Conservative Minister Lord Nicholas True read a statement in the upper house on Tuesday in which he defended the government’s commitment to high standards in public life, in which it seemed barely possible to believe what he was saying. Baroness Natalie Evans, a Conservative leader in the House of Lords, joined in the laughter.
But for cabinet ministers, Johnson’s conduct is not a matter of laughter. William Wragg, Conservative chairman of the Commons’ public administration committee and a critic of Johnson, urged them to “consider their positions.” “It’s not a matter of systems but of political judgment,” he said. “This political trial cannot be delegated.”
Caroline Johnson, a Conservative MP not known for attacking Johnson, asked the Commons why police had not investigated Pincher’s allegations in 2019, why he had not been fired at the time, and why Johnson gave him another job as the deputy director.
Johnson’s admission that he knew of Pincher’s allegations was followed by an intervention by Lord Simon McDonald, the former Foreign Office official, who accused Downing Street of hiding the truth.
Even among supporters of the prime minister, McDonald’s bottle letter has generated fears about whether he can survive. A Conservative MP said: “Even among the Prime Minister’s most uber loyalists, there is now the feeling that he has left and must leave before he inflicts more damage on the party.”
Some MPs predicted that next week’s election for the 1922 back bank Conservative committee executive would result in a “clean sweep” for candidates who want to oust the prime minister by a no-confidence vote. This would require a change to the party rules. “I don’t see there being a‘ loyal slate of Boris, ’” a former cabinet minister said. “Who would be in this?”

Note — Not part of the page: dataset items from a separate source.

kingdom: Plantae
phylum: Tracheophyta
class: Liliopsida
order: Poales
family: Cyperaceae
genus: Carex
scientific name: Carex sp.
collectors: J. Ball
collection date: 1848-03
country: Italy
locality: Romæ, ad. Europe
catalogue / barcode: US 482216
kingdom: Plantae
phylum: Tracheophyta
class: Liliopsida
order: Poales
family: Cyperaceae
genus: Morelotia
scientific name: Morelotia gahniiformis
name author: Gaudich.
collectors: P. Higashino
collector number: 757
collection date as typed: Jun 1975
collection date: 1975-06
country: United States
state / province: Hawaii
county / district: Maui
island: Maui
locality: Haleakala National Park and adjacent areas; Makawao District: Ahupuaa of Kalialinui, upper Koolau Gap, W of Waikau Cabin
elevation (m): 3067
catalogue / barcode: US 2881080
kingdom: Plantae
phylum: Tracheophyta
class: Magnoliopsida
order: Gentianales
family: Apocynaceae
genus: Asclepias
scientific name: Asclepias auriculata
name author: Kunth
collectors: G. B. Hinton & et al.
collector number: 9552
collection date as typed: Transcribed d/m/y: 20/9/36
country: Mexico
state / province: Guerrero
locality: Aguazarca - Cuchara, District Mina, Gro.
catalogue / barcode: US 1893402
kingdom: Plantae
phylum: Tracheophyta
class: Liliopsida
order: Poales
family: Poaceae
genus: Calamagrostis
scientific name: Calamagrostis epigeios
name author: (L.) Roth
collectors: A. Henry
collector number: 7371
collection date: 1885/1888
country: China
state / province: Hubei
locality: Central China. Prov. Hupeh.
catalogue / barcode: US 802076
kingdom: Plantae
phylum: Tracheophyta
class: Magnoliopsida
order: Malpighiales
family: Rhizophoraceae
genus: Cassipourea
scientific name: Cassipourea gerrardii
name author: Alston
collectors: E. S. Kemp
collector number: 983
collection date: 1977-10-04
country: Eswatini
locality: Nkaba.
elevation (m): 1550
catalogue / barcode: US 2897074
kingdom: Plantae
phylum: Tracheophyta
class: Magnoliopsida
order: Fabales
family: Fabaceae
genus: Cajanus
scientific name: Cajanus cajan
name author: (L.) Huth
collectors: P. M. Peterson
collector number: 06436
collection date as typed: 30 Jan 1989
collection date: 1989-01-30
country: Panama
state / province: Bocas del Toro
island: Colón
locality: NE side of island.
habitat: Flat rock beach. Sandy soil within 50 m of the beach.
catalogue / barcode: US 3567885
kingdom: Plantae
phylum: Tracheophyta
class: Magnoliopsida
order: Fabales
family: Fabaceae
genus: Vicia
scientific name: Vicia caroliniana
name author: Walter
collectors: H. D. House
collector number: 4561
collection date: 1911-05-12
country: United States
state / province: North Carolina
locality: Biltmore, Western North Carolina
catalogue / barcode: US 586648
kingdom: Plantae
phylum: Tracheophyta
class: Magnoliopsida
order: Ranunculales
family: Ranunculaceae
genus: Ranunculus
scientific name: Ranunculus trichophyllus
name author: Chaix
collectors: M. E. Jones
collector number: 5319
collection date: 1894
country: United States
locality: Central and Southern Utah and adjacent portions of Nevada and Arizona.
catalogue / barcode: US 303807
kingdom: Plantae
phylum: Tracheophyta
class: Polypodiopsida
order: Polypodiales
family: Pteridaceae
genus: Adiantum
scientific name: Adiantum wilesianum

Conservative MP Anthony Mangnall, another critic of Johnson, said ministers should disconnect Johnson now. “It is time for cabinet colleagues to acknowledge the appalling damage the prime minister is doing to the party, the government and the country,” he said.
The faces of those ministers sitting around the cabinet table suggested that some were already struggling with this dilemma. At the close of Tuesday, Johnson’s cabinet was disintegrating and with it, perhaps, its control over power.